SEA’s offering is expected to broaden in the coming years to include much more than web-based videos. Beginning in 2020 Tinker said the organization plans to offer a college-level course that includes videos produced in the style of “Switch.”

Tinker said the “Switch” university course’s concept is under development as a video-based energy course for university and upper-level high school students built on the inverted classroom model: Videos and online materials replace most of the lecture and textbook.

“This frees the classroom for professorand student-led, objective, nonpartisan, collaborative problem solving, discussion and activities,” he said. “We’ll be featuring leading energy educators, discussing their areas of expertise and bringing them into the classroom.”

Tinker’s son, Derek, a petroleum engineer, works full time for SEA. Derek has led the redevelopment of the organization’s website, which will feature substantial visual and content design and a more interactive user experience with deep analytics. The site will feature “Learn,” a guided online video-based energy education program that Tinker said is designed to track the user’s progress and compare it against other worldwide users, show user interests and even biases toward a particular energy source.

Also under development are efforts to create Switch Energy Clubs at high school and college campuses. Tinker said SEA would feed information to such clubs, which he said do not necessarily have to be named Switch, to facilitate conversations and education around global energy.

According to SEA, the goal of the energy clubs is to build an alliance of student leaders who understand the societal importance of energy and emotional issues impacting public discussion. Club activities could include public outreach, meetings and speakers, field trips and tours and industry roundtable events.

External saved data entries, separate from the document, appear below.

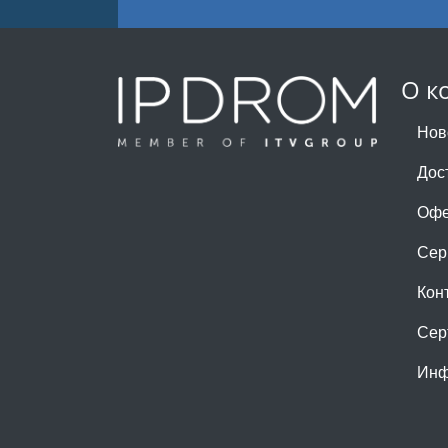
О к
Нов
Дос
Офе
Сер
Кон
Сер
Инф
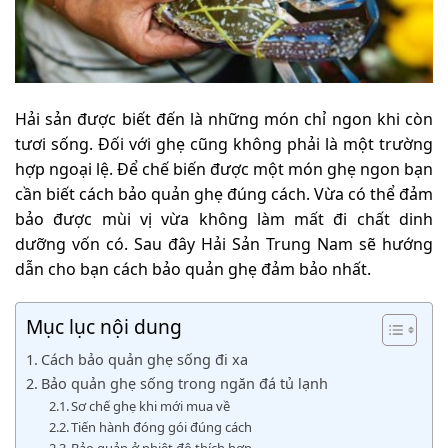
Hải sản được biết đến là những món chỉ ngon khi còn
tươi sống. Đối với ghẹ cũng không phải là một trường
hợp ngoại lệ. Để chế biến được một món ghẹ ngon bạn
cần biết cách bảo quản ghẹ đúng cách. Vừa có thể đảm
bảo được mùi vị vừa không làm mất đi chất dinh
dưỡng vốn có. Sau đây Hải Sản Trung Nam sẽ hướng
dẫn cho bạn cách bảo quản ghẹ đảm bảo nhất.
Mục lục nội dung
Cách bảo quản ghẹ sống đi xa
Bảo quản ghẹ sống trong ngăn đá tủ lạnh
Sơ chế ghẹ khi mới mua về
Tiến hành đóng gói đúng cách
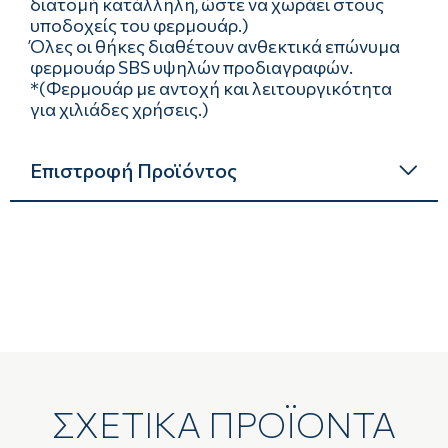
διατομή κατάλληλη, ώστε να χωράει στους
υποδοχείς του φερμουάρ.)
Όλες οι θήκες διαθέτουν ανθεκτικά επώνυμα
φερμουάρ SBS υψηλών προδιαγραφών.
*(Φερμουάρ με αντοχή και λειτουργικότητα
για χιλιάδες χρήσεις.)
Επιστροφή Προϊόντος
ΣΧΕΤΙΚΑ ΠΡΟΪΟΝΤΑ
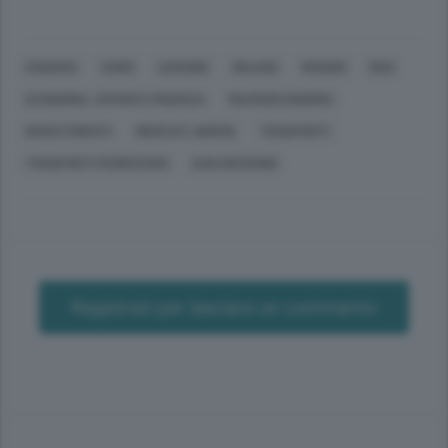
CHIASSO
COMO
LISSONE
MILANO
MUGGIÒ
RHO
ECONOMIA, AFFARI E FINANZA
MACROECONOMIA
INVESTIMENTI
MERCATI, BORSE
TRASPORTI
TRASPORTI FERROVIARI
SAN GIOVANNI
Registrati per lasciare un commento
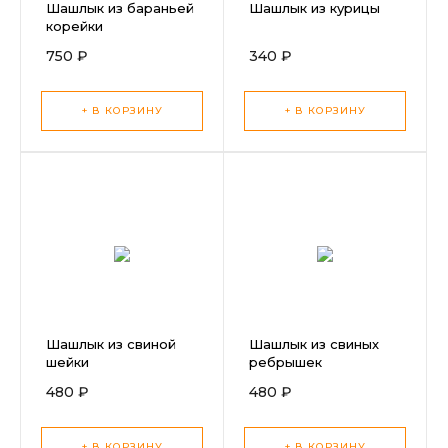
Шашлык из бараньей
Шашлык из курицы
корейки
750 ₽
340 ₽
+ В КОРЗИНУ
+ В КОРЗИНУ
Шашлык из свиной
Шашлык из свиных
шейки
ребрышек
480 ₽
480 ₽
+ В КОРЗИНУ
+ В КОРЗИНУ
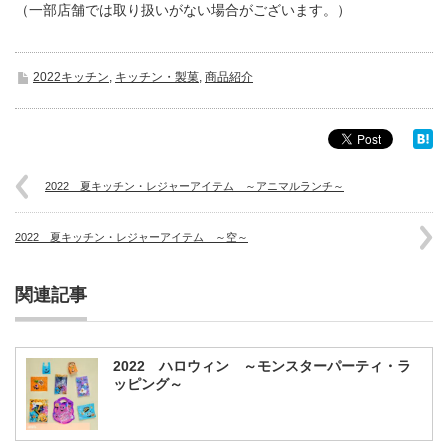
（一部店舗では取り扱いがない場合がございます。）
2022キッチン
,
キッチン・製菓
,
商品紹介
2022 夏キッチン・レジャーアイテム ～アニマルランチ～
2022 夏キッチン・レジャーアイテム ～空～
関連記事
2022 ハロウィン ～モンスターパーティ・ラ
ッピング～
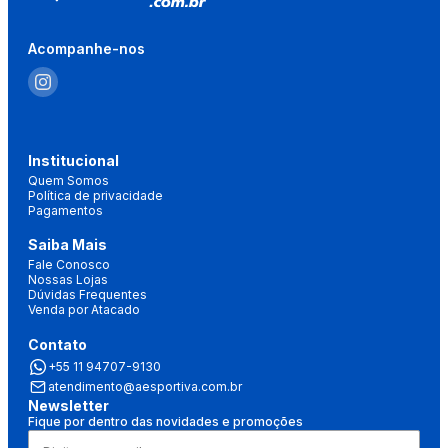
Acompanhe-nos
Institucional
Quem Somos
Política de privacidade
Pagamentos
Saiba Mais
Fale Conosco
Nossas Lojas
Dúvidas Frequentes
Venda por Atacado
Contato
+55 11 94707-9130
atendimento@aesportiva.com.br
Newsletter
Fique por dentro das novidades e promoções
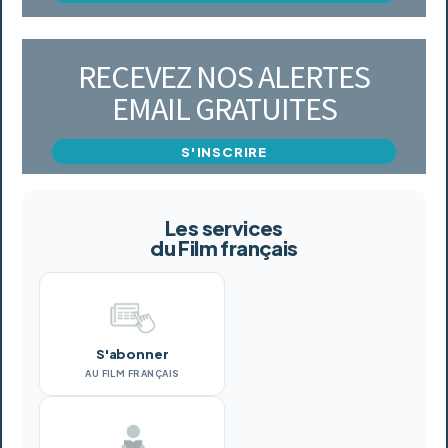
RECEVEZ NOS ALERTES
EMAIL GRATUITES
S'INSCRIRE
Les services
du Film français
S'abonner
AU FILM FRANÇAIS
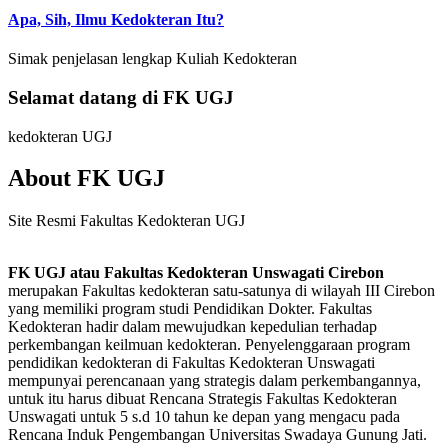
Apa, Sih, Ilmu Kedokteran Itu?
Simak penjelasan lengkap Kuliah Kedokteran
Selamat datang di FK UGJ
kedokteran UGJ
About FK UGJ
Site Resmi Fakultas Kedokteran UGJ
FK UGJ atau Fakultas Kedokteran Unswagati Cirebon
merupakan Fakultas kedokteran satu-satunya di wilayah III Cirebon
yang memiliki program studi Pendidikan Dokter. Fakultas
Kedokteran hadir dalam mewujudkan kepedulian terhadap
perkembangan keilmuan kedokteran. Penyelenggaraan program
pendidikan kedokteran di Fakultas Kedokteran Unswagati
mempunyai perencanaan yang strategis dalam perkembangannya,
untuk itu harus dibuat Rencana Strategis Fakultas Kedokteran
Unswagati untuk 5 s.d 10 tahun ke depan yang mengacu pada
Rencana Induk Pengembangan Universitas Swadaya Gunung Jati.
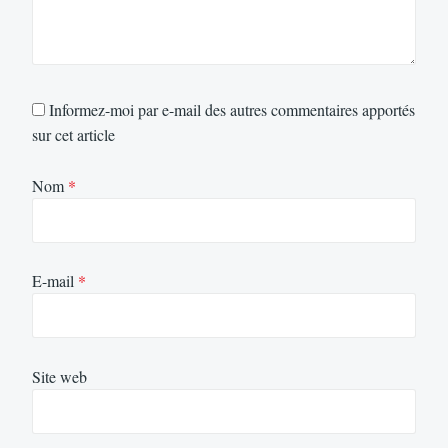
Informez-moi par e-mail des autres commentaires apportés
sur cet article
Nom
*
E-mail
*
Site web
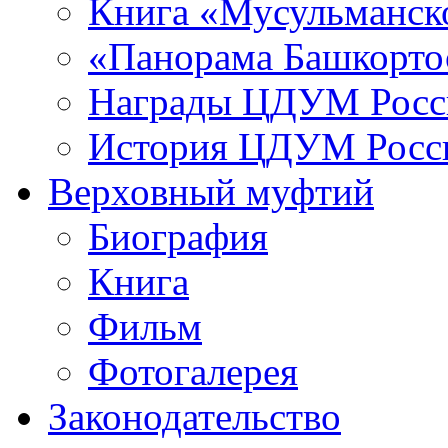
Книга «Мусульманско
«Панорама Башкорто
Награды ЦДУМ Росс
История ЦДУМ Росси
Верховный муфтий
Биография
Книга
Фильм
Фотогалерея
Законодательство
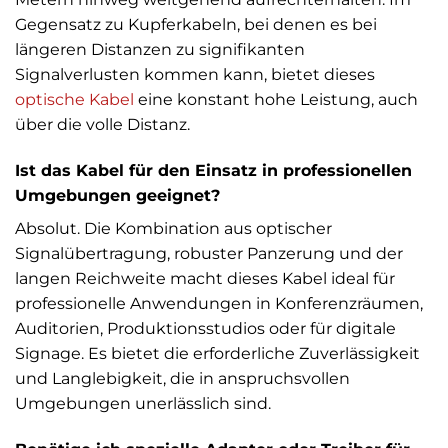
Gegensatz zu Kupferkabeln, bei denen es bei
längeren Distanzen zu signifikanten
Signalverlusten kommen kann, bietet dieses
optische Kabel
eine konstant hohe Leistung, auch
über die volle Distanz.
Ist das Kabel für den Einsatz in professionellen
Umgebungen geeignet?
Absolut. Die Kombination aus optischer
Signalübertragung, robuster Panzerung und der
langen Reichweite macht dieses Kabel ideal für
professionelle Anwendungen in Konferenzräumen,
Auditorien, Produktionsstudios oder für digitale
Signage. Es bietet die erforderliche Zuverlässigkeit
und Langlebigkeit, die in anspruchsvollen
Umgebungen unerlässlich sind.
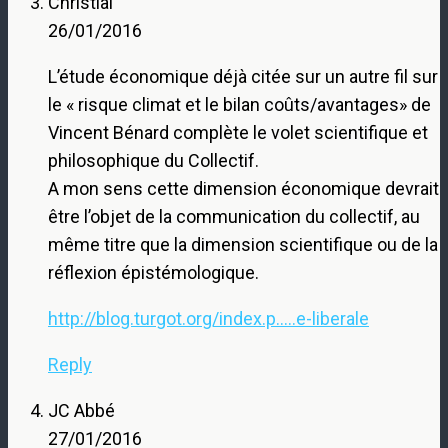
Christial
26/01/2016
L’étude économique déjà citée sur un autre fil sur
le « risque climat et le bilan coûts/avantages» de
Vincent Bénard complète le volet scientifique et
philosophique du Collectif.
A mon sens cette dimension économique devrait
être l’objet de la communication du collectif, au
même titre que la dimension scientifique ou de la
réflexion épistémologique.
http://blog.turgot.org/index.p.....e-liberale
Reply
JC Abbé
27/01/2016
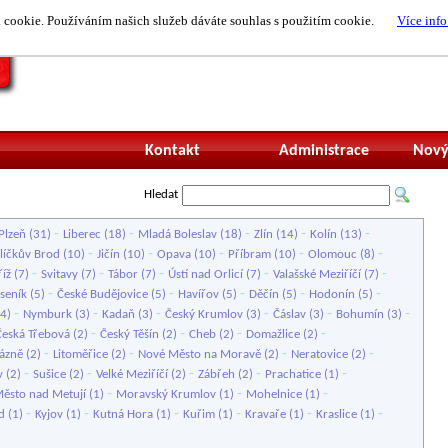
cookie. Používáním našich služeb dáváte souhlas s použitím cookie.
Více info
Nepřihlášený uži
Kontakt
Administrace
Nový
Hledat
-
-
-
-
-
Plzeň
(31)
Liberec
(18)
Mladá Boleslav
(18)
Zlín
(14)
Kolín
(13)
-
-
-
-
-
líčkův Brod
(10)
Jičín
(10)
Opava
(10)
Příbram
(10)
Olomouc
(8)
-
-
-
-
-
íž
(7)
Svitavy
(7)
Tábor
(7)
Ústí nad Orlicí
(7)
Valašské Meziříčí
(7)
-
-
-
-
-
eseník
(5)
České Budějovice
(5)
Havířov
(5)
Děčín
(5)
Hodonín
(5)
-
-
-
-
-
-
4)
Nymburk
(3)
Kadaň
(3)
Český Krumlov
(3)
Čáslav
(3)
Bohumín
(3)
-
-
-
-
Česká Třebová
(2)
Český Těšín
(2)
Cheb
(2)
Domažlice
(2)
-
-
-
-
ázně
(2)
Litoměřice
(2)
Nové Město na Moravě
(2)
Neratovice
(2)
-
-
-
-
-
v
(2)
Sušice
(2)
Velké Meziříčí
(2)
Zábřeh
(2)
Prachatice
(1)
-
-
-
ěsto nad Metují
(1)
Moravský Krumlov
(1)
Mohelnice
(1)
-
-
-
-
-
-
d
(1)
Kyjov
(1)
Kutná Hora
(1)
Kuřim
(1)
Kravaře
(1)
Kraslice
(1)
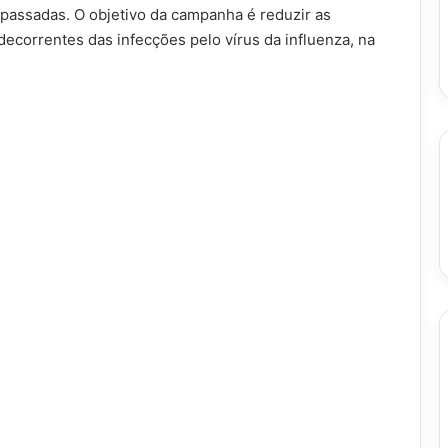
 passadas. O objetivo da campanha é reduzir as
decorrentes das infecções pelo vírus da influenza, na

“If a campus doesn’t have an energy club—and many do not—we’d like to help them start one with access to people and lecturers and maybe a little funding,” Tinker said. “Students can start to have these conversations that are difficult but inclusive.”

Those interested in engaging with SEA can visit the organization’s website, sign up for digital newsletters and offer contributions. Tinker said all of SEA’s information is provided free on its website.

“Our goal is to provide a way for people to have these conversations that are professional and respectful and civil,” he said. “We are trying to inspire an energy-educated future.”